Perché da un po’ di tempo Meloni si è infilata in un tunnel in cui sbaglia sia nel fare che nel non fare, le scelte le si ritorcono contro, i suoi ministri la imbarazzano più del solito e ogni giorno capita qualcosa – anche indipendentemente dalle sua responsabilità – che mette in difficoltà
l’esecutivo.

La premier rincorre, insomma, senza più quella capacità di nascondere tutti i problemi (anche
dei suoi) mettendoci la faccia.
“Per il momento i dati dicono che Fratelli d’Italia è sopra il 30% – spiega Antonio Noto, direttore di Noto Sondaggi – anche perché gli elettori non cambiano il voto come cambiano il canale col telecomando.
Ci vuole tempo, non sono i singoli avvenimenti o episodi a determinare grandi cambiamenti”. Però il pericolo c’è: “Un elemento che spesso fa cambiare idea all’elettore è quando si alza il
livello del conflitto”.
E gli esempi non mancano.
Neanche il tempo di risolvere il caso Sala-Abedini, trionfo pragmatico della ragion di Stato, che ecco la vicenda Almasri, altro intreccio di delicati rapporti internazionali, questa volta con la Libia.
Tornando indietro, forse Meloni stessa preferirebbe chiudere la vicenda sul nascere rivendicando la decisione politica di rispedire il generale in Libia.

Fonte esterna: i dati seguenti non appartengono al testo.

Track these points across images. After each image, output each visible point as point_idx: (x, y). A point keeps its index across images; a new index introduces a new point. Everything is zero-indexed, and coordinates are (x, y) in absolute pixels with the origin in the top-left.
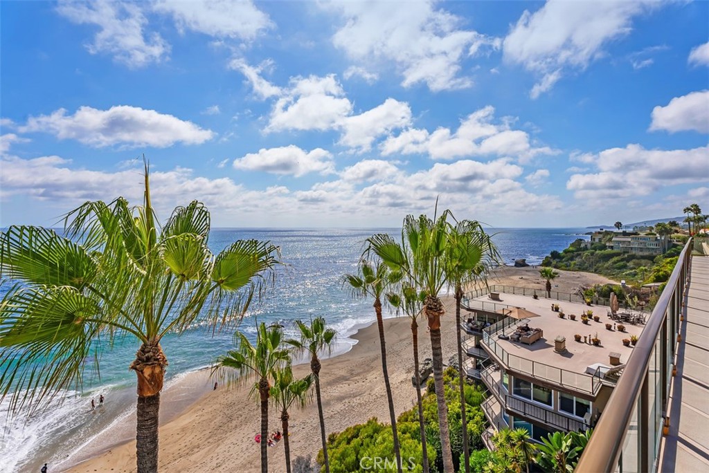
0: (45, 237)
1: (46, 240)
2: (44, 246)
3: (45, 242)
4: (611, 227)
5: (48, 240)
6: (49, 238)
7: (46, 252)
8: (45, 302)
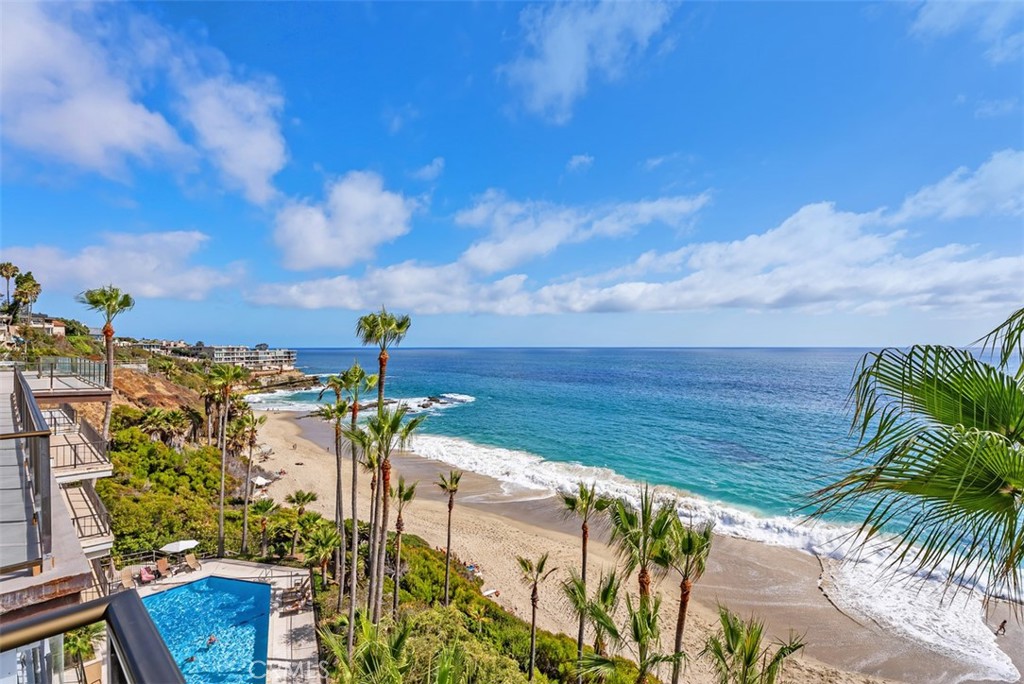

Invece il governo è andato in cortocircuito in una Babele di assurde giustificazioni, spesso in contraddizione tra loro: le 40 pagine della Corte penale internazionale scritte in inglese, il
“cavillo ” in Corte d’Appello, le accuse “pasticciate” ad Almasri, il problema della sicurezza nazionale.
Con in più il problema di rimandare per settimane un chiarimento pubblico, peraltro avvenuto in Parlamento per voce di Carlo Nordio e Matteo Piantedosi con Meloni non pervenuta.

Non solo. La vicenda Almasri ha innescata l’ indagine romana sulla premier, il Guardasigilli,
Piantedosi e Alfredo Mantovano.
Altro disastro comunicativo: la trasmissione degli atti al Tribunale dei ministri fatto passare per un avviso di garanzia, il procuratore Francesco Lo Voi spacciato per una toga rossa, nel filone dello scontro con la magistratura già spalancato dalla bocciatura del modello Albania da parte delle corti.
In questa situazione complicata si aggiungono i guai nei Servizi (anticipati dalle dimissioni di Elisabetta Belloni), con gli accertamenti Aisi su Gaetano Caputi e lo scandalo dei giornalisti e attivisti spiati – non è chiaro in che circostanze e con quali mandanti – con un software della società israeliana Paragon.
Finito qui? Macché. Il libro Fratelli di chat di Giacomo Salvini (Paper First) rivela anni di conversazioni
Whatsapp dei meloniani, con insulti a Salvini e giravolte politiche su svariati temi.

E poi il caso Santanchè, la ministra imbullonata alla poltrona nonostante le pressioni per farla dimettere dal Turismo, in attesa che arrivi a sentenza anche il processo ad Andrea Delmastro
per rivelazione di segreto d’ufficio.
Tutte sirene per il consenso: “Meloni in questi anni è stato un elemento rassicurante –è la versione di Noto – nel bene e nel male copriva anche le difficoltà del suo entourage .

Per gli elettori è importante, l’aumento di conflittualità, anche tra poteri dello Stato, portano a
pensare che possa avere un cattivo impatto sul benessere”.

Tra bordate alla magistratura, veleni sui Servizi e vecchie ruggini in maggioranza, per non dire di treni in ritardo e bollette alle stelle, Meloni ha buoni motivi per alzare la guardia.